DATA RECORDS.
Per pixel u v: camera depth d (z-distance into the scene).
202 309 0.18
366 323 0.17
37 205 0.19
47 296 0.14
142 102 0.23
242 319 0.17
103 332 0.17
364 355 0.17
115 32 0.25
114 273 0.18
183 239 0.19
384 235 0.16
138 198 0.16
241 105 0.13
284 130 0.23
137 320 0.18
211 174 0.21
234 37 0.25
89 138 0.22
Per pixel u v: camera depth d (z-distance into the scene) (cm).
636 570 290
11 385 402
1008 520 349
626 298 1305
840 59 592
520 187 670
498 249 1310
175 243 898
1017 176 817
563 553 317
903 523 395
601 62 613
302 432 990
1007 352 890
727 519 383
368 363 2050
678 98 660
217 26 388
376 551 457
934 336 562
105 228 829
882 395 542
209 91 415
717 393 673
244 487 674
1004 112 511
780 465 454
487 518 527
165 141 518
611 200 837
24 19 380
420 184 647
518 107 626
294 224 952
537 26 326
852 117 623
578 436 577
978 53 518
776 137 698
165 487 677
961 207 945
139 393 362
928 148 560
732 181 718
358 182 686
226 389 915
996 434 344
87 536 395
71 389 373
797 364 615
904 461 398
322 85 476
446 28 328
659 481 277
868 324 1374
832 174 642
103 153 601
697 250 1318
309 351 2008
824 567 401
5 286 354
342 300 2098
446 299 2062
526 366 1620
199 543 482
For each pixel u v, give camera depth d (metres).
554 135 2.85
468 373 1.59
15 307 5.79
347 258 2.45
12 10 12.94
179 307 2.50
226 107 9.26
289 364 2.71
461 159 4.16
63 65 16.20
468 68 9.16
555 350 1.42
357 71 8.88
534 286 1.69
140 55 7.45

WORK TO COMPLETE. In your answer, include only the lines above starting at the line that holds "234 37 0.25" and ending at the line that holds "727 519 383", copied exactly.

OUTPUT OF THE EXERCISE.
234 37 0.25
89 138 0.22
Per pixel u v: camera depth d (z-distance into the scene) (cm).
636 570 290
11 385 402
1008 520 349
626 298 1305
840 59 592
520 187 670
498 249 1310
175 243 898
1017 176 817
563 553 317
903 523 395
601 62 613
302 432 990
1007 352 890
727 519 383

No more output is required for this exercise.